It might be uncool to say, but I’m not a music snob. I think there was an old stereotype about classical musicians that we look down on popular music, which couldn’t be less true. At uni, my friends and I were equally likely to perform a Schubert mass or belt out a chorus of Queen on the bus ride home from the pub. I have my limits - looking at you, Taylor Swift - but I’m keen on Bach, Nina Simone, and Mitski alike. I’m happy at the orchestra and at the techno club; the same goes for many musicians I know. Let’s be honest, the line between Stockhausen and Kraftwerk is pretty slim in places.
Sometimes I feel hemmed in by my Spotify algorithm, though. I wonder about the music that I might enjoy that’s out there in the ether, ignored by the machines that have learned what I reliably like. Genres start to feel restrictive.
I think this is why I’ve found such an interest, over the past year or so, in a particular kind of genre-breaking music: recomposed classical.
If that term seems opaque, think: electro-acoustic, musique concrète, prepared instruments, symphonic techno, ambient synth. And underneath that, it’s Chopin. 1
There are plenty of places to start listening to classical recompositions,2 whether you’re coming at it as an open-minded classical music listener or a fan of shoegaze who thinks Philip Glass seems pretty cool. One of the latest offerings is from DJ and producer Christian Löffler. Self-described as “emotive, melancholic” and “sincere and honest”, his electronic music is layered with acoustic field recordings from his home studio at the Baltic Sea.
Part of what I like so much about classical reworkings is what Christian Löffler’s new album, Parallels, has: nostalgia.
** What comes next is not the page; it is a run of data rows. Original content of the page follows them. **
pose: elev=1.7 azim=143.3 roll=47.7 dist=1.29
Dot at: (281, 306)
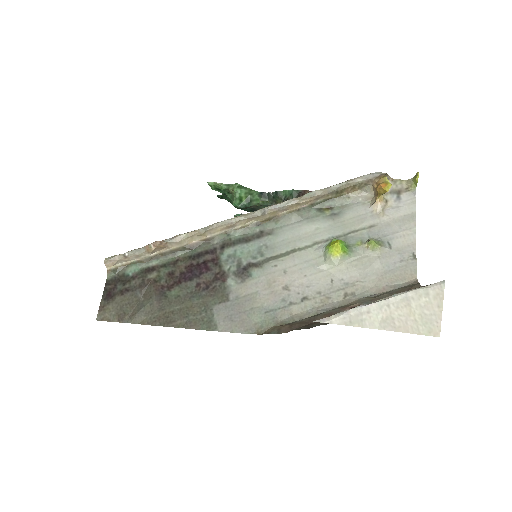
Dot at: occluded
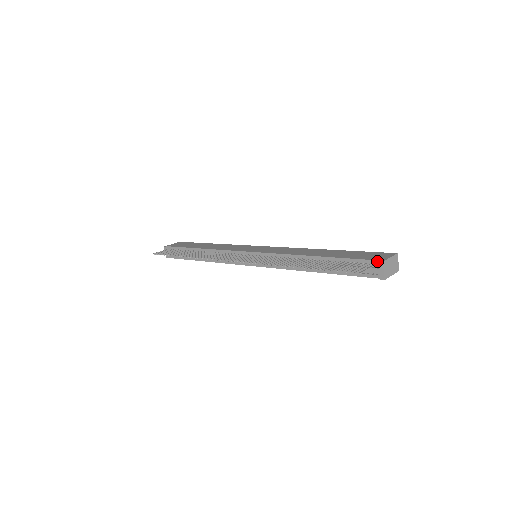
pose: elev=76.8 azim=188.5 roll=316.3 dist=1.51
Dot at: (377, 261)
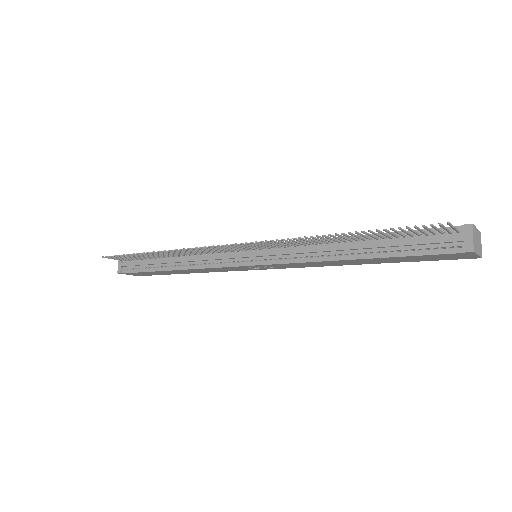
Dot at: (461, 226)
Dating back to the label’s founding in 1898, Deutsche Grammophon has built one of the largest sound archives in the world. Parallels is a collection of tracks based on shellac recordings (78s) from this archive. Löffler selected pieces by Wagner, Smetana, Bach, Chopin, Bizet, and Beethoven for his project, incorporating these scratchy historical records into his personal electro-acoustic soundscape.
I think there’s a wistfulness in this idea of returning to something old to look for something new. It’s less wistful, though, than pulling out the original shellac disc, dusting off the record player, and listening to all the squawks and skips of a hundred-year-old recording. That kind of nostalgia is reminiscing about a time-gone-by, pre-Spotify and Apple Music. Parallels is not that nostalgia. This is twenty-first-century music with history echoing inside. I like that Löffler’s music is sentimental and imaginative at the same time; he leaves room for us to recognise melodies and motifs but lets them evolve, too. He said in an interview:
I also wanted to keep some parts of the original music almost untouched, to give the listener a better understanding of the original material in the context of its new “home”.
Does re-homing the material help us understand it differently? Maybe ‘understand’ isn’t the word I would choose. The new context does give me a fresh appreciation for the moods and dimensions within these familiar classical works. The label describes the album as a tribute, “re-inserting [classical composers’] music into contemporary discourse.” There’s certainly a kind of dialogue. Personally, I think pieces like ‘Pastoral’ and ‘Fate’ are more revealing of Löffler’s spirit than of Beethoven’s.
What might help us understand the source material better is reworking it ourselves. The Parallels album release includes a browser app where anyone can play producer. Components of Löffler’s track ‘Moldau’, which lifts melodies from Smetana’s Ma Vlast, have been disassembled again. Slide the controls up and down in the app to adjust the volume balance of the different elements: the original shellac sample, synth pads, field recordings, the bassline.
This is twenty-first-century music with history echoing inside.
If the line between Stockhausen and Kraftwerk was already looking thin, in Parallels the line between Löffler and his source material becomes nearly invisible. The genre disappears. Maybe this is a product of our time; in the digital era, we’ve again become used to samples and rip-offs, remixes and compilations. Another generation’s plagiarism is this one’s homage. I suppose this is the point where the nostalgia disappears - or maybe where it begins.
Either way, I like the freedom from the binary of “classical” or “popular”. And I like this nostalgic space for centuries-old music to belong to today, not just to the past.
In case you missed the link above, you can listen to Parallels here.
Unsolicited Recommendations
This post is packed with things to listen to, so here’s just one recommendation for something to read:
a poem called “Like Sand From a Beach”, by Deshawn McKinney. His chapbook, father forgive me, is on my to-read list, too.
Questions to Ask on the first day of spring.
Viewers of Chef’s Table will recognise an adaptation of Vivaldi’s ‘L’inverno’ (Winter); Max Richter’s version is the show’s opening theme music. His reworked Four Seasons is part of the ‘Recomposed’ series on Deutsche Grammophon.
One of my favourite musicians working in this genre is Víkingur Ólafsson. The Johann Sebastian Bach album is pure life and death.